-- EXTRACT PROVIDED --

One of the world's largest offshore wind power plants with 759 MW installed capacity off the Netherlands' coast, the Hollandse Kust Noord Offshore Wind Park being built by a joint venture between Shell and Eneco, is to also host an offshore floating solar farm to be installed by Oceans of Energy.
The Dutch offshore solar power company was picked by CrossWind to install and operate solar panels within the offshore wind turbines, with a view to increase the utilization of the offshore power grid infrastructure.
Oceans of Energy says it will be the world's 1st offshore solar farm to be installed within a wind farm in high wave conditions. It hopes the project will set an example for more combined offshore wind and solar parks in the future.

-- ASSIGNED TASK 1 --
In the passage on the Hollandse Kust Noord offshore solar farm, which company did CrossWind pick to install and operate the solar panels?
-- ASSIGNED TASK 2 --
Continue the passage on the Hollandse Kust Noord offshore solar farm, picking up after its final sentence.

-- EXERCISE DATA --
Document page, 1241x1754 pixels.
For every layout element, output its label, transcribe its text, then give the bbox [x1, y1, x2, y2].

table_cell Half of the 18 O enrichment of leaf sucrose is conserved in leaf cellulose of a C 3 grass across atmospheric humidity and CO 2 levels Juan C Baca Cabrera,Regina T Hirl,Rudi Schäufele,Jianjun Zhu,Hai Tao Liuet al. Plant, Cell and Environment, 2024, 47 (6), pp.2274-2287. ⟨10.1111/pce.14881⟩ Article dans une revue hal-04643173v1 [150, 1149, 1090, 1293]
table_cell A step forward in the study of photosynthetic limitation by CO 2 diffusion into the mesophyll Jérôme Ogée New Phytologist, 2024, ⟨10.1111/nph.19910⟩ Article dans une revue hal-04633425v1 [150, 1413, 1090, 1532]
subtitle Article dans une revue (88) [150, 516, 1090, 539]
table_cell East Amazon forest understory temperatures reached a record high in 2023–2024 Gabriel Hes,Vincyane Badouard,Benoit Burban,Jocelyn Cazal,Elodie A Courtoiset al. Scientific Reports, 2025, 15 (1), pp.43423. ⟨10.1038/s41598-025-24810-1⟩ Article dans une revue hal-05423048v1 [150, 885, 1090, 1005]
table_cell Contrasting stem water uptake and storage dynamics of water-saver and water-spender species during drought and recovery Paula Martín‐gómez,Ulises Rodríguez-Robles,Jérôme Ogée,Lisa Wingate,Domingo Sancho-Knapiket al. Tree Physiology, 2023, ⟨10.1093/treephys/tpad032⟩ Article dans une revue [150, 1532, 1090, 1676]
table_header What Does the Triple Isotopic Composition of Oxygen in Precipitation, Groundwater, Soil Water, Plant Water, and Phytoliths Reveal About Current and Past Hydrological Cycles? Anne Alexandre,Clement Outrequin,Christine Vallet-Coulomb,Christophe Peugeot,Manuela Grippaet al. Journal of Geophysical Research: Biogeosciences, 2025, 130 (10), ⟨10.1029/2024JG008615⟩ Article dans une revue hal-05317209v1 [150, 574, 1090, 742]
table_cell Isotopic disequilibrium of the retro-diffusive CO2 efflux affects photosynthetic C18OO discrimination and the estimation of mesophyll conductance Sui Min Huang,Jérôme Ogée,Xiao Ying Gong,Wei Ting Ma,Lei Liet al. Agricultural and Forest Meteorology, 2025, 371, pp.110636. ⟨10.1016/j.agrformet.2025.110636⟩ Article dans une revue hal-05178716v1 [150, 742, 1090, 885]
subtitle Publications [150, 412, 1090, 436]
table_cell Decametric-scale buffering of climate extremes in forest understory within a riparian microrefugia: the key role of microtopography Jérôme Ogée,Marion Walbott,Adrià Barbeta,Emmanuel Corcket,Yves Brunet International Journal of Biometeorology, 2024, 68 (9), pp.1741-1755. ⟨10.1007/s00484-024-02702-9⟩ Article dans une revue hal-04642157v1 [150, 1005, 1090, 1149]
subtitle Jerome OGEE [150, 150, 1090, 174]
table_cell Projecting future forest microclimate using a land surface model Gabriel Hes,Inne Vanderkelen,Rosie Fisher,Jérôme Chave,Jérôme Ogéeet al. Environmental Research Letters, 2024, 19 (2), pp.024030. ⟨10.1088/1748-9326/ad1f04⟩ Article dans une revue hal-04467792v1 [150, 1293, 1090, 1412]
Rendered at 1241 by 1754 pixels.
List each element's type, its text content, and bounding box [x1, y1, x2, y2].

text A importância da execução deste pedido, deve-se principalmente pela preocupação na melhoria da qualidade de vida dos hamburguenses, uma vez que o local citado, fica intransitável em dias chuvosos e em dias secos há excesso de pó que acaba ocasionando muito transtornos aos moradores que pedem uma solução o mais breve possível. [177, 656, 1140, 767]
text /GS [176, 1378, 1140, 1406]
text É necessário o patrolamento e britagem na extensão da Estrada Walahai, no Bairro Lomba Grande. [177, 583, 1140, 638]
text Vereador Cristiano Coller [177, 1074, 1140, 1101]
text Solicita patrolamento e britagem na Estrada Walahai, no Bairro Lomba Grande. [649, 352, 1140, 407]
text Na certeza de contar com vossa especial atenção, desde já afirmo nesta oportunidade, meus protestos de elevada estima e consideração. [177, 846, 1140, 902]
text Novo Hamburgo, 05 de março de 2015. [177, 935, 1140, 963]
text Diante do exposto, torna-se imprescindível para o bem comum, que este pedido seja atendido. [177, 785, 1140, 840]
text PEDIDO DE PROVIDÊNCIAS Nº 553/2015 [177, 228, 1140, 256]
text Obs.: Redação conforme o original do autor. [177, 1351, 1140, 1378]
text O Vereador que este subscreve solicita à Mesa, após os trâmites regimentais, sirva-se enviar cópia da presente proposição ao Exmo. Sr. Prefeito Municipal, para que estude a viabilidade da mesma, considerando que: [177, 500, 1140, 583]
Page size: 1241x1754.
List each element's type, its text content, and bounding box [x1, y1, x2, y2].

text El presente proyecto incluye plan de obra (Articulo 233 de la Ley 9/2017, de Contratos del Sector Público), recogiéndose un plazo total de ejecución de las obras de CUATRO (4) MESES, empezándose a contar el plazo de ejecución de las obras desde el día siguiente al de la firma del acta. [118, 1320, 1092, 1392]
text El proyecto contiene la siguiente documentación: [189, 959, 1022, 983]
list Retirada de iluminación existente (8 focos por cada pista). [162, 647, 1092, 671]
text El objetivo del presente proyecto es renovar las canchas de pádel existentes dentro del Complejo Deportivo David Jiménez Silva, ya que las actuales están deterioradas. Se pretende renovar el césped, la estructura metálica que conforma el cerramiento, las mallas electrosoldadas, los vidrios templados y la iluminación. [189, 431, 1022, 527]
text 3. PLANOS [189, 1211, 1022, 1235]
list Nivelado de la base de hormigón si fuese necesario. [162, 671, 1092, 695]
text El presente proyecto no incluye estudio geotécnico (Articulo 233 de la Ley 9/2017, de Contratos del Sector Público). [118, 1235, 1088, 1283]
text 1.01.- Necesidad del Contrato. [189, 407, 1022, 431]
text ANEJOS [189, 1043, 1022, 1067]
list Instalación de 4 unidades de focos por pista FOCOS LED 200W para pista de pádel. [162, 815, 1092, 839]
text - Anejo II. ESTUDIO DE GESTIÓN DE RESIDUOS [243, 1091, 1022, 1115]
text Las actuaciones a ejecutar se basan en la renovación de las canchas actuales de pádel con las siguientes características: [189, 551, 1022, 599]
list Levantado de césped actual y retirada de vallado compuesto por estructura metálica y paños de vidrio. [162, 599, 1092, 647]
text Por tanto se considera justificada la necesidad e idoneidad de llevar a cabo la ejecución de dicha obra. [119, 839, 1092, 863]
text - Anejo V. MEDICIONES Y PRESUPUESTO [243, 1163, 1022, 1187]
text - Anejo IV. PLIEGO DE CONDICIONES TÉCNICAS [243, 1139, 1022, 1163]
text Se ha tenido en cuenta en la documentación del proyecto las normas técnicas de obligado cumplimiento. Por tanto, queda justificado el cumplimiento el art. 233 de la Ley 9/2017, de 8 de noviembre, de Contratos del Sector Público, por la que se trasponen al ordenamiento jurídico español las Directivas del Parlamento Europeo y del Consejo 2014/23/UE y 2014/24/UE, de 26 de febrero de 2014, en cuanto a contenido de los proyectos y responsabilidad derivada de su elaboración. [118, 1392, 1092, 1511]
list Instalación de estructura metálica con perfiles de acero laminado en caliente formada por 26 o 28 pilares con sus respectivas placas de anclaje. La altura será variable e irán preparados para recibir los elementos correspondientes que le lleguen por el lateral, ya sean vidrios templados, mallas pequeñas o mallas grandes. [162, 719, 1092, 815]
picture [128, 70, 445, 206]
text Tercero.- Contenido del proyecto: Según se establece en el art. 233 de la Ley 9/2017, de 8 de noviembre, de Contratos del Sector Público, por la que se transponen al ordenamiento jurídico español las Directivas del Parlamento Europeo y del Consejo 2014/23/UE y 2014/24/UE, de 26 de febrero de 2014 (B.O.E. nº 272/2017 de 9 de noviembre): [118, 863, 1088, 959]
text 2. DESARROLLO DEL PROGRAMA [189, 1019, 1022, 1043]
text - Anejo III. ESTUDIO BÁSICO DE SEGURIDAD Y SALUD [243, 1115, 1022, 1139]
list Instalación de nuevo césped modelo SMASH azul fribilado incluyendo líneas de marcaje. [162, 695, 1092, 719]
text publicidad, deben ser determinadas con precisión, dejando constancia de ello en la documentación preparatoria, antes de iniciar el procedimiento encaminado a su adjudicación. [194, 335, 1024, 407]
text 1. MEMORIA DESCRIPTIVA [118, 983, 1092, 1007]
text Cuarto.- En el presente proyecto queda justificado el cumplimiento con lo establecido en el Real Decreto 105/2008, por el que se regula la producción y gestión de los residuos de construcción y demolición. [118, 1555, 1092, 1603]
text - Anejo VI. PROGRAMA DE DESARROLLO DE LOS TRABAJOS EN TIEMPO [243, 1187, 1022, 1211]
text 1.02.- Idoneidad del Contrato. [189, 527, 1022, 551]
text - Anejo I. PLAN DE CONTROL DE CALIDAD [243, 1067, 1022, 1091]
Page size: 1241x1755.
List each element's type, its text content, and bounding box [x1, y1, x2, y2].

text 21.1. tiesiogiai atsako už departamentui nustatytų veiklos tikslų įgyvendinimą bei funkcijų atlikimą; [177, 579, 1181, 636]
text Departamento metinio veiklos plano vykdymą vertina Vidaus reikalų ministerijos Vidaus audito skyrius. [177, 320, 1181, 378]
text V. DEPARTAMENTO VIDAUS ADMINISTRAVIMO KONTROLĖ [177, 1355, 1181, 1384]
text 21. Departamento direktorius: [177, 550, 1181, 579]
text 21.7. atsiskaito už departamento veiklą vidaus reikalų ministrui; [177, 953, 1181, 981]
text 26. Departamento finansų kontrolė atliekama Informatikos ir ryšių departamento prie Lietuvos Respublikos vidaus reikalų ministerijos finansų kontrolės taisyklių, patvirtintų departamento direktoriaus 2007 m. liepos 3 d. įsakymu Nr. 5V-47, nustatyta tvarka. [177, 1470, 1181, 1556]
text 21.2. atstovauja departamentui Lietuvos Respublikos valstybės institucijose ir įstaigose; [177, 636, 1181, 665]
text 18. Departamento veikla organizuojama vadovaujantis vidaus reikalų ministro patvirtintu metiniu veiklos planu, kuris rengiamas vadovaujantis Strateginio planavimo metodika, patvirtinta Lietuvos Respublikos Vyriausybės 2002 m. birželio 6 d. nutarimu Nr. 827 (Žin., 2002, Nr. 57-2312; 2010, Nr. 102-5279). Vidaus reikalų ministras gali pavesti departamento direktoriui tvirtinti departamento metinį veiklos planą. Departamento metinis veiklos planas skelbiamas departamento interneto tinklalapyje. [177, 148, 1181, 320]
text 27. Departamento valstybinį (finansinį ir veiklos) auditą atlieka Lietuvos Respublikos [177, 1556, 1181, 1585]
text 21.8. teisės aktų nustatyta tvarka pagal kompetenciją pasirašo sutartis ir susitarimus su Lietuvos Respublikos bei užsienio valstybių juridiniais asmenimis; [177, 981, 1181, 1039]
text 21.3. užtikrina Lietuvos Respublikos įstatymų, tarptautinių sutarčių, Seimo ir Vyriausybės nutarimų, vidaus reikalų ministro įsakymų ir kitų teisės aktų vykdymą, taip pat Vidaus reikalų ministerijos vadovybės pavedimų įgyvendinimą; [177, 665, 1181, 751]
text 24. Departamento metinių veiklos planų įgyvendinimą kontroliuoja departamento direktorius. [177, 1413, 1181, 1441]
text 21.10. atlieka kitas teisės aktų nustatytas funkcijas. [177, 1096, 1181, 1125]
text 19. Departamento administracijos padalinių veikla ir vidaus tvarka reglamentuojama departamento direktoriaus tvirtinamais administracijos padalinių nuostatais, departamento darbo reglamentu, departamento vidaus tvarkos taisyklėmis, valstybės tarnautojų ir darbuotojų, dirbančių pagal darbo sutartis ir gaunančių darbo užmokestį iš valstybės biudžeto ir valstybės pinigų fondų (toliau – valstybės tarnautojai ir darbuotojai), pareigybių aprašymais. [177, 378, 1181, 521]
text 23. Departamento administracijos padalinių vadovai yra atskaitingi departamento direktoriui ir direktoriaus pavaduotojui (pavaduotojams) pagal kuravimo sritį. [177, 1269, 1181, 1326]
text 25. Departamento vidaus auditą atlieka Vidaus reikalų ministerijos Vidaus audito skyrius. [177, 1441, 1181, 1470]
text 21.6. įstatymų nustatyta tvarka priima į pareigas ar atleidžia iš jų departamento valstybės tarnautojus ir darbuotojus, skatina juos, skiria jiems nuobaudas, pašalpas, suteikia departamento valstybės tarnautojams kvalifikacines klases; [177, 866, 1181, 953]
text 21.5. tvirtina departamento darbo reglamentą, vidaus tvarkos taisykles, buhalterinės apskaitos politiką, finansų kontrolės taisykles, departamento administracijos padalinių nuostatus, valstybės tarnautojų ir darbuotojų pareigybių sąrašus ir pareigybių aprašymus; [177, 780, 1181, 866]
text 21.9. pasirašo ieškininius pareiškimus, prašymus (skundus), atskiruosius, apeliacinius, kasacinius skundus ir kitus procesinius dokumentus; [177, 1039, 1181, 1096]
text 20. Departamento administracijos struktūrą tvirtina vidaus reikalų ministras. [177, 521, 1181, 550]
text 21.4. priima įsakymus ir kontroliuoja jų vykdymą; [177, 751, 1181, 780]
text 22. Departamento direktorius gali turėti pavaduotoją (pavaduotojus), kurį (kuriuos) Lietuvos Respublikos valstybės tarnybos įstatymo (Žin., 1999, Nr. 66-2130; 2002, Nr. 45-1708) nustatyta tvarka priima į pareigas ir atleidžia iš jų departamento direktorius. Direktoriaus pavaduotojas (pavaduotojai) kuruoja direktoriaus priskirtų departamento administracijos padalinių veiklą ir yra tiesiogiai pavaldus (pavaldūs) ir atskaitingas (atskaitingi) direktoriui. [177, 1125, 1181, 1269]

-- RESPONSE 1 --
Oceans of Energy, a Dutch offshore solar power company.

-- RESPONSE 2 --
The Dutch company claims its in-house developed modular solar system can withstand waves as high as 13 meters in rough sea conditions for a long time. TaiyangNews reached out to Oceans of Energy to determine the installed capacity of this offshore solar farm for CrossWind project, but till the time of this story going online, we hadn't heard back.
Founder and CEO of Oceans of Energy Allard van Hoeken said, "We will add offshore solar to offshore wind. Our performance and our system will be key for the success of the innovational part of the offshore wind farm."
Located around 18.5 km off the coast of the province of North Holland, Hollandse Kust project is also being developed as the 1st wind park globally to have an offshore combination of battery storage and round-trip green hydrogen produced from an offshore wind power plant on a MW scale.
Shell and Eneco won the tender to build this project at Hollandse Kust (west) in December 2022 saying it will generate enough renewable power to decarbonize about 3% of the current Dutch electricity demand.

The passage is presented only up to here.